マロワンの物語は、私たちの物語です。私はとりわけ私自身の物語であると強く感じています。親しみがありながらも、そっけなく、ザラついた、この物語の環境を個人的に近しく感じるからです。ですから、映画のトーンはとても個人的なものになります。すべての画は、私がどのように世界を見ているかを反映しています。シンプルなスタイルで、私は可能な限りの誠実さと愛情をもって、労働者階級のマロワンが置かれている環境の複雑さを、活き活きと描こうと努力しました。この映画のスタイルと構造について説明するならば、まず構成とリズムは、マロワンの働く日々の単調さから決定されるということを述べなければいけません。私たちは常に彼の傍らにいて、彼を追い回し、彼の眼で世界を見ます。私たちは彼と一緒に制御室に登り、彼と共に塔から降り、カフェに向います。私たちは彼と共にブランデーを飲み、彼と共に昼食用の魚を買います。これらの平穏無事な日々は次第に違った意味を持って繰り返され、高まる緊張感はマロワンとブラウンを新しい状況へと導きます。私たちが見てきたものは、突然、他の何かに変わります。何であれ親しかったものが見知らぬものになり、簡単に思えたものが大変なものになり、心地よかったものが、恐怖を呼び起こすものに変わるのです。私たちは、これらの変化を経験するたび、スパイラルにはまってゆきます。私たちは人間の内面の変化に注目します。常に動き続けるカメラは、登場人物の眼を追い、メタ・コミュニケーションのすべてのサインを追い、開かれた視界からアップへとゆっくりと近づきます。カメラは内側にも外側にも同時に回り込み、顔に焦点をあてます。特に眼です。しかし、すべてのシーンで、私たちは常に外側を見ています。港や海を見て、自らが閉じ込められているように感じ、それにより尽きることのない自由への誘惑に駆られるのです。霞がかった湿っぽいモノクロームの映像、薄暗いライトの下で揺れる影、湾に映る月の光、それらは私たちの前で明らかになるドラマに特別な美しさを与えます。

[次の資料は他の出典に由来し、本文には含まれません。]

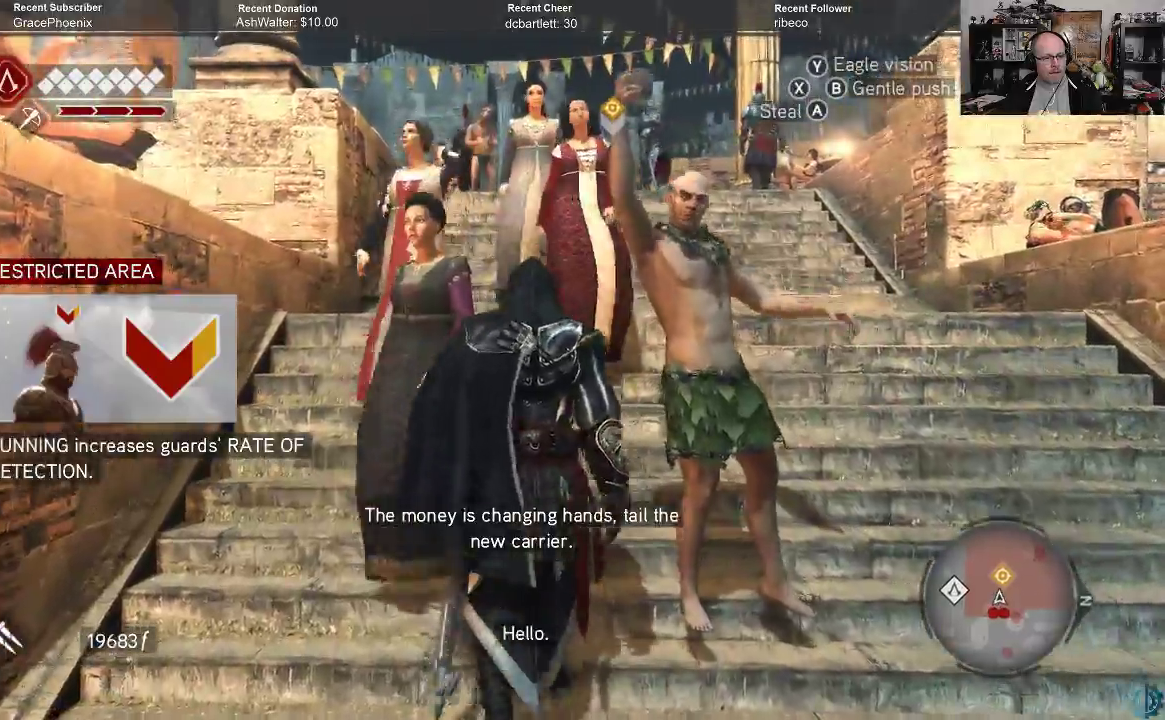
{"buttons": [], "left_stick": "center", "right_stick": "center", "events": []}
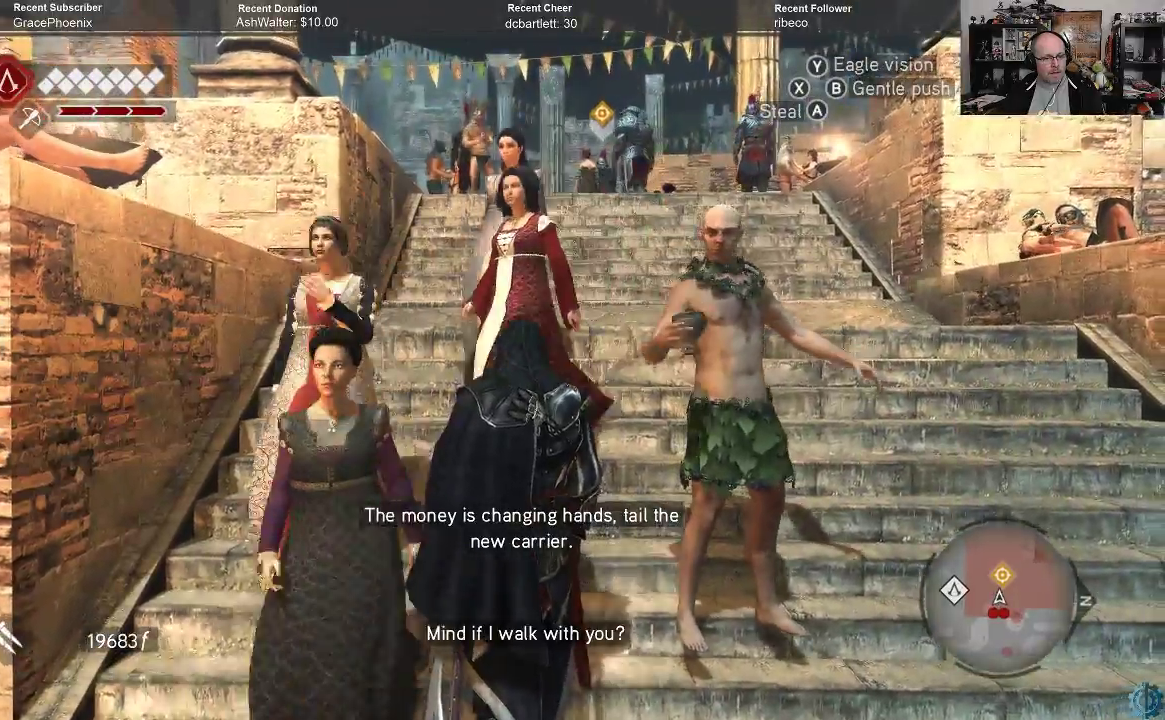
{"buttons": [], "left_stick": "center", "right_stick": "center", "events": [[67, "right_stick", "down-left"], [167, "left_stick", "left"], [267, "right_stick", "center"], [433, "left_stick", "center"]]}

この映画は、欲望について、自由で幸福な人生への人間の希求について、決して実現しない幻想的な夢について、そして、毎日眠りにつき次の日に起き上がり生き続ける私たちの強さについて、描いています。私はマロワンの物語が、私だけではなく、私たちの平凡な存在について疑いを持ちながらも、誘惑に打ち勝ち、人間の尊厳を保つ勇気を持っている全ての人の物語であると確信しています。